While Rogers is predicting that the 2020 Summer Olympics, also commonly known as Tokyo 2020 would bring a short-term boost to the Japanese economy, he said it would presage a longer-term downturn given that there is no solution in sight to a slew of socioeconomic issues like a shrinking and fast-aging population, the lack of gender equality, the reluctance to embrace immigration, low productivity, and a little appetite for disruption.
“Japan’s national debt is going to swell due to the Olympics, and this can only lead to a bad outcome for ordinary citizens,” Jim wrote in his new book, Warning To Japan.
The book, which is published in Japanese, comprises interviews with Oxford-educated entrepreneur Hakuei Kosato. It has cracked bestsellers’ lists and was reprinted six times within one month of its release in July.
Japan’s ballooning public debt now stands at 240 percent of its GDP, gross domestic product, and all previous attempts to bring the nation back to fiscal health have been postponed. The target of fiscal 2020 was pushed back to 2025, and yet even the most optimistic estimates now suggest this is implausible.

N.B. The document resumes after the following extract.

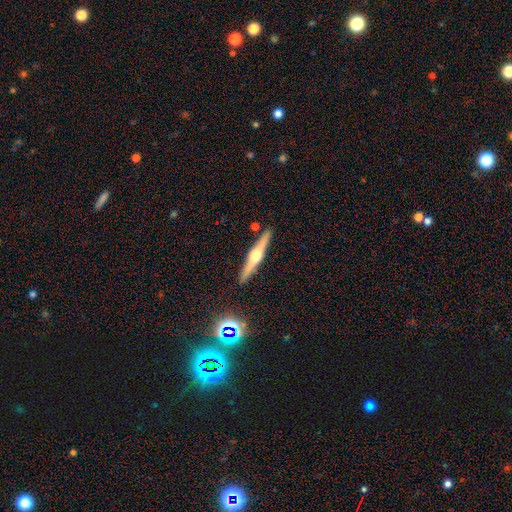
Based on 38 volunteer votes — smooth_or_featured: featured or disk (p=0.79) [alt: smooth p=0.18]
disk_edge_on: yes (p=0.97) [alt: no p=0.03]
edge_on_bulge: rounded (p=0.93) [alt: boxy p=0.07]
merging: none (p=0.97) [alt: minor disturbance p=0.03]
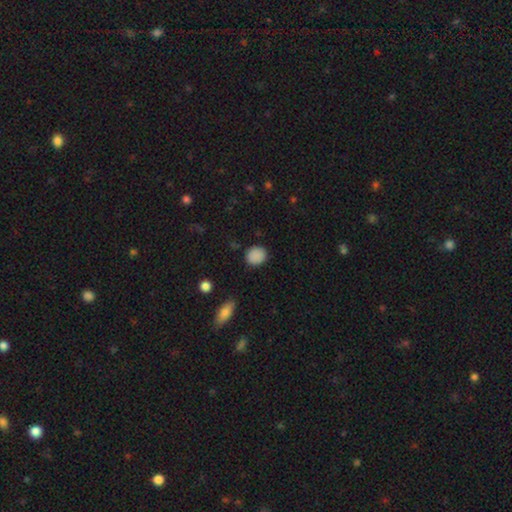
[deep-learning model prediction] The model was most divided on "how rounded": round: 75%, in between: 24%, cigar-shaped: 1%. More confident: smooth or featured — smooth (87%); merging — none (85%).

“There was such a long period of astonishing prosperity when everything worked,” Mr. Rogers said in an interview. “But Japan got so rich, so successful, that… it resulted in huge protectionism.” Prime Minister Shinzo Abe has tried to change things, but Mr. Rogers said many policy measures serve only to kick the can down the road rather than go far enough and try to obtain some concrete results.
“If there was somebody in Japan who will say, we got to bear this pain; we have to sort this out. And if we don’t, the 10-year-olds in Japan today will have no future,” he said.
“But the problem is that the politicians in power today don’t want to do that. They know if they cause the pain, it is not going to be good for them.” Japan, pressured by global headwinds, downgraded its economic outlook to “worsening” this month.
Among other things, it is facing sluggish exports in part due to a trade war between the United States and China, and an ongoing boycott of Japanese goods in South Korea. And while Mr. Rogers acknowledges Japan has opened up to foreigners under a new “specified skills” visa scheme for blue-collar workers launched in April, he said the influx needs to be more drastic to make an impact.
Japan is already facing a glut of jobs. The unemployment rate was 2.2 percent last month when there were 159 job openings for every 100 job hunters. But the visa program, under which up to 345,150 foreigners are to be welcomed by March 2024, has been off to a tepid start. This has raised interrogations about whether they want to work in Japan, and whether the locals are welcoming enough to these overseas workers.
Only about 600 people, mostly from South-east Asia, have been granted the visa, despite the fact the government wants to woo 47,550 foreigners in the program’s first year.
“They’re opening up a little bit, but not nearly enough,” he said. “It’s simple arithmetic. The population is going down, and they’re not having babies. It is straightforward but overwhelming and frightening for their future.”
Fewer than 900,000 Japanese babies are expected to be born this year, marking a new low. The population, now at 126.4 million, is expected to shrink to 88 million in 45 years.